Kur’an’daki “Arş” kelimesini konu alan yazıyı son cümlesinden sonra sürdürün.

_Belge bölümü:_
########################################

ﷲ 

“ARŞ”

İnanç ve bilim, birbirine karşıt iki kutup mudur? Yoksa bilimin henüz keşfettiği gerçekler, kutsal kitaplarda zaten var olan bilgiler midir? Bu yazı, Kur’an’daki “Arş” kelimesinin ardındaki sırrı çözmek için geleneksel yaklaşımları bir kenara bırakıyor. Ayetlerin sayısal düzenini ve dilbilimsel kökenlerini kullanarak, bu kelimenin aslında “Dönence” yani Dünya’nın enlem ve boylamlarını belirleyen o gizemli fenomen olduğunu ortaya koyuyor. Eğer her şeyin bir hesapla yaratıldığına inanıyorsanız, bu hesaplamaların sizi nereye götüreceğini görmeye hazır olun.

Besleyen Koruyan Allah’ın adıyla.

Furkan S. 59: Ki O gökleri ve yeri ve bu ikisinin arasındakileri altı günde yaratan peşinden Arş’a hükmeden Rahman’dır. Bunu haberdar olan birine sorun.

Allah’ın (Evrenin) izniyle size Arş’ı ben tanıtacağım. Bunun ne olduğunun bilgisini alan ilk kişi olarak bu doğal olarak benim vazifem olmuştur. Umarım inanırsınız.

########################################

_Alıntılanan veriler:_
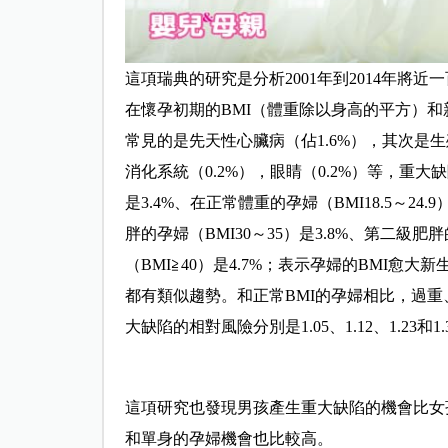
這項瑞典的研究是分析2001年到2014年將近
在懷孕初期的BMI（體重除以身高的平方）和
常見的是先天性心臟病（佔1.6%），其次是生殖
消化系統（0.2%），眼睛（0.2%）等，重大
是3.4%、在正常體重的孕婦（BMI18.5～24.
胖的孕婦（BMI30～35）是3.8%、第二級肥胖
（BMI≧40）是4.7%；表示孕婦的BMI
都有類似趨勢。和正常BMI的孕婦相比，過
大缺陷的相對風險分別是1.05、1.12、1.23和1.
這項研究也發現男孩產生重大缺陷的機會比女孩
和單身的孕婦機會也比較高。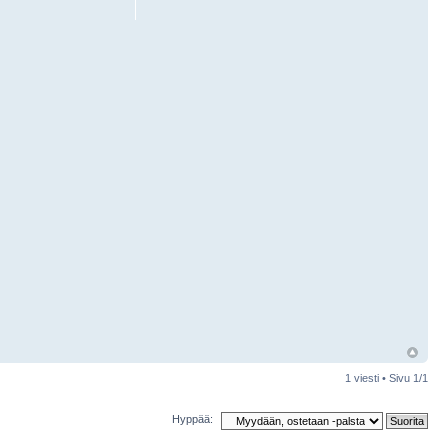
1 viesti • Sivu
1
/
1
Hyppää: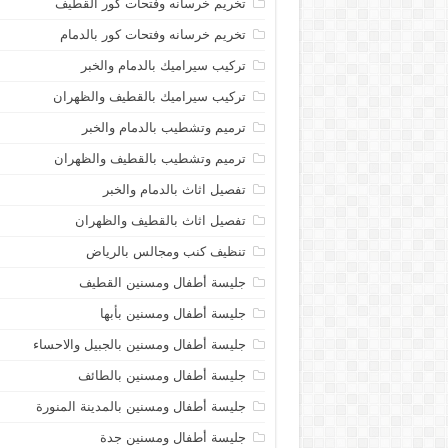
تخريم خرسانه وفتحات كور القطيف
تخريم خرسانه وفتحات كور بالدمام
تركيب سيراميك بالدمام والخبر
تركيب سيراميك بالقطيف والظهران
ترميم وتشطيب بالدمام والخبر
ترميم وتشطيب بالقطيف والظهران
تفصيل اثاث بالدمام والخبر
تفصيل اثاث بالقطيف والظهران
تنظيف كنب ومجالس بالرياض
جليسة أطفال ومسنين القطيف
جليسة أطفال ومسنين بأبها
جليسة أطفال ومسنين بالجبيل والاحساء
جليسة أطفال ومسنين بالطائف
جليسة أطفال ومسنين بالمدينة المنورة
جليسة أطفال ومسنين جدة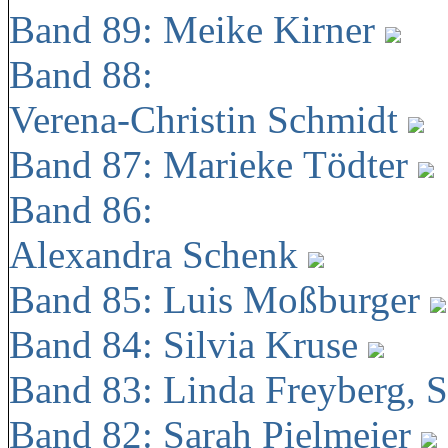
Band 89: Meike Kirner
Band 88:
Verena-Christin Schmidt
Band 87: Marieke Tödter
Band 86:
Alexandra Schenk
Band 85: Luis Moßburger
Band 84: Silvia Kruse
Band 83: Linda Freyberg, 
Band 82: Sarah Pielmeier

########################################

_Beklenen yanıt:_
Arş sözcüğü Kur’an kitabında 20 ayette seslendirilir. Yüzlerce mealde Arş sözcüğüne, yönetim merkezi, makam, taht, kürsü, en yüksek mevki gibi çeviriler verilmiştir. Arş sözcüğünün önemli bir ifade olduğu kesindir. Fakat gerçekten ARŞ sözcüğünün sözcük karşılığı bunlar mıdır? İster inançlı olun ister inançsız, araştırmayı seven biriyseniz açın bakın meallerdeki Arş sözcüğüne, göreceğiniz ifade, Tanrının makamı olarak tanımlanmasıdır. Oysa Kitabın genelinde Tanrıya makam olarak ne doğu, ne batı, ya da herhangi farklı bir yön tayin edilmez. Derki; Her nereye dönerseniz dönün orası Allah’a çıkar.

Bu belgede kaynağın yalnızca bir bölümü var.